# Fish Stores



## jon. o (Sep 30, 2010)

Hi,

I am having trouble tracking down a Serrasalmus Maculatus. I live near Nanaimo on Vancouver Island BC Canada. Since I live in Canada I cant get them from AE Aquatics, sharks aquarium, or aqua scape. All the fish stores near me only have red bellies. Does anyone know a store near me that has piranhas, or a reliable supplier I could buy from in Canada? I am just looking for 1 Mac.

Jon


----------



## Sacrifice (Sep 24, 2006)

I thought that some of our sponsors also have shops in Canada.

You may wanna use our store locator...

http://www.piranha-fury.com/pfury/index.php?/forum/223-store-locator/


----------



## MPG (Mar 14, 2010)

I asked a bit ago and the only answer was some guy whos min order was $200.

I wish Canada had one, I'd be a frequent customer.


----------



## Guest (Oct 6, 2010)

The only Canadian supplier would be Below Water out of Quebec. Though he does have a minimum order as do the sponsors on this website. The only thing you can do is keep an eye out at your stores for a Mac or you could place an ad on kijiji or BC Aquaria asking if anyone is looking to sell theirs.


----------



## Johnny_Zanni (Nov 8, 2009)

Our sponsors do not have a minimum order.

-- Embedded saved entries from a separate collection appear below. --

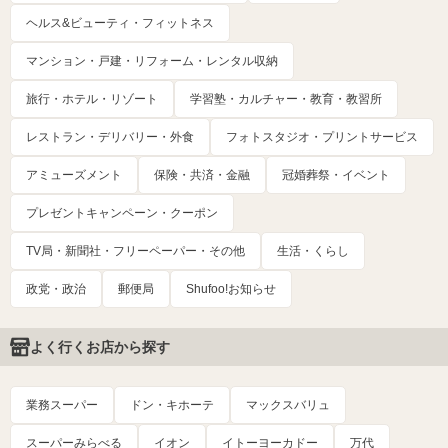
ヘルス&ビューティ・フィットネス
マンション・戸建・リフォーム・レンタル収納
旅行・ホテル・リゾート
学習塾・カルチャー・教育・教習所
レストラン・デリバリー・外食
フォトスタジオ・プリントサービス
アミューズメント
保険・共済・金融
冠婚葬祭・イベント
プレゼントキャンペーン・クーポン
TV局・新聞社・フリーペーパー・その他
生活・くらし
政党・政治
郵便局
Shufoo!お知らせ
よく行くお店から探す
業務スーパー
ドン・キホーテ
マックスバリュ
スーパーみらべる
イオン
イトーヨーカドー
万代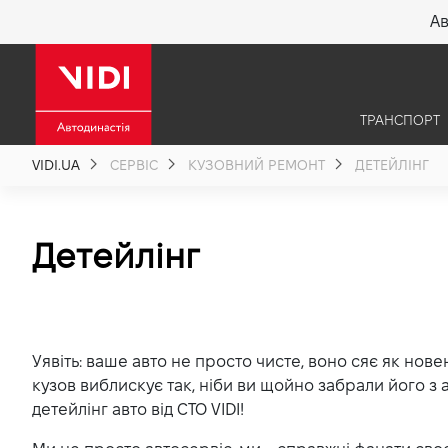
Ав
X
ТРАНСПОРТ
Про компанію
VIDI.UA
СЕРВІС
КУЗОВНИЙ РЕМОНТ
ДЕТЕЙЛІНГ
Акції %
Детейлінг
Новини
Політика якості
Уявіть: ваше авто не просто чисте, воно сяє як нове
кузов виблискує так, ніби ви щойно забрали його з 
Вакансії
детейлінг авто від СТО VIDI!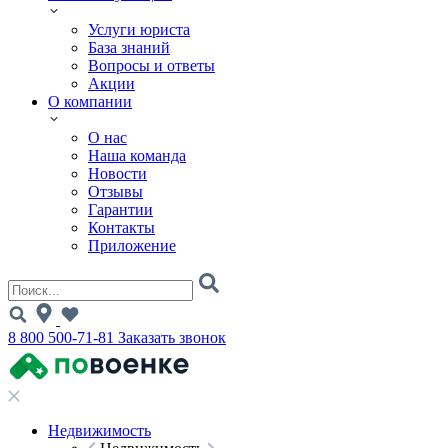
Услуги юриста
База знаний
Вопросы и ответы
Акции
О компании
О нас
Наша команда
Новости
Отзывы
Гарантии
Контакты
Приложение
8 800 500-71-81
Заказать звонок
Недвижимость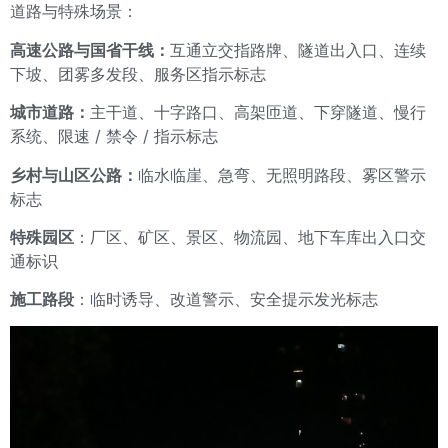
道路与特殊场景：
高速公路与国省干线：
互通立交指路牌、隧道出入口、连续
下坡、团雾多发段、服务区指示标志
城市道路：
主干道、十字路口、高架匝道、下穿隧道、慢行
系统、限速 / 禁令 / 指示标志
乡村与山区公路：
临水临崖、急弯、无照明路段、雾区警示
标志
特殊园区
：厂区、矿区、景区、物流园、地下车库出入口交
通标识
施工路段
：临时诱导、改道警示、安全提示发光标志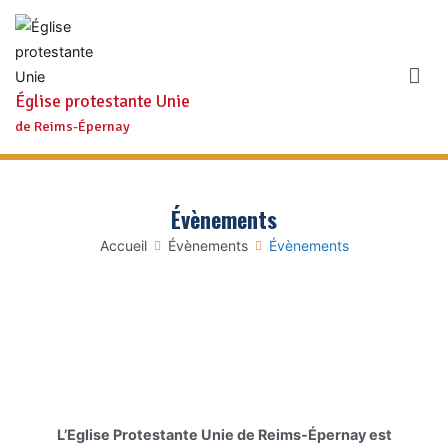
Aller
au
contenu
Église protestante Unie
de Reims-Épernay
Évènements
Accueil
Évènements
Évènements
L’Eglise Protestante Unie de Reims-Épernay est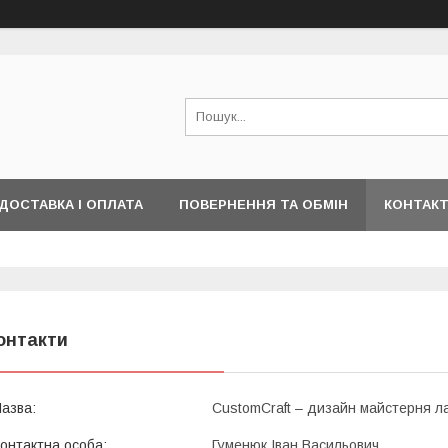
ДОСТАВКА І ОПЛАТА
ПОВЕРНЕННЯ ТА ОБМІН
КОНТАК
онтакти
CustomCraft – дизайн майстерня ла
Гуменюк Іван Васильович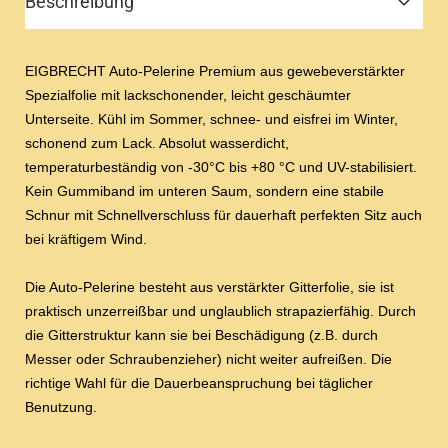
Beschreibung
EIGBRECHT Auto-Pelerine Premium aus gewebeverstärkter
Spezialfolie mit lackschonender, leicht geschäumter
Unterseite. Kühl im Sommer, schnee- und eisfrei im Winter,
schonend zum Lack. Absolut wasserdicht,
temperaturbeständig von -30°C bis +80 °C und UV-stabilisiert.
Kein Gummiband im unteren Saum, sondern eine stabile
Schnur mit Schnellverschluss für dauerhaft perfekten Sitz auch
bei kräftigem Wind.
Die Auto-Pelerine besteht aus verstärkter Gitterfolie, sie ist
praktisch unzerreißbar und unglaublich strapazierfähig. Durch
die Gitterstruktur kann sie bei Beschädigung (z.B. durch
Messer oder Schraubenzieher) nicht weiter aufreißen. Die
richtige Wahl für die Dauerbeanspruchung bei täglicher
Benutzung.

Jon. Look up Primitive Jungle. If they are still open and you go there. Tell the owner Piranha Fury says Hi.


----------



## RuthlessCarnage (Apr 1, 2010)

You'll have to come out to Ontario for some. I know a few places near me or in the area.


----------



## Johnny_Zanni (Nov 8, 2009)

RuthlessCarnage said:


> You'll have to come out to Ontario for some. I know a few places near me or in the area.


GTA is the only place in ontario with good piranha....


----------



## duster1971 (Jan 23, 2010)

Check with the owners at your lfs see if they can order you one in on there next order they may not have them in store dosnt meen they can't get them.


----------



## Guest (Oct 7, 2010)

Johnny_Zanni said:


> *Our sponsors do not have a minimum order*.
> 
> Jon. Look up Primitive Jungle. If they are still open and you go there. Tell the owner Piranha Fury says Hi.


Johnny have you purchased from any of our sponsors before because when I priced out a fish from Shark Aquarium I was told a $200 minimum order to Canada.

And Primitive Jungle went out of business


----------



## Johnny_Zanni (Nov 8, 2009)

I talked to Alex (AE Aquatics)

There is no minimum order. But with the $125 import fee its not really worth it unless your buying 300-400$ worth of fish.


----------



## MPG (Mar 14, 2010)

Johnny_Zanni said:


> I talked to Alex (AE Aquatics)
> 
> There is no minimum order. But with the $125 import fee its not really worth it unless your buying 300-400$ worth of fish.


Then you add in shipping for $400 worth of fish and it gets stupid expensive. Not to mention you would have to pick it up at the airport right?


----------



## CLUSTER ONE (Aug 2, 2006)

duster1971 said:


> Check with the owners at your lfs see if they can order you one in on there next order they may not have them in store dosnt meen they can't get them.


 I agree. Alot of stores have potential stock lists alot longer then what they usually carry.


----------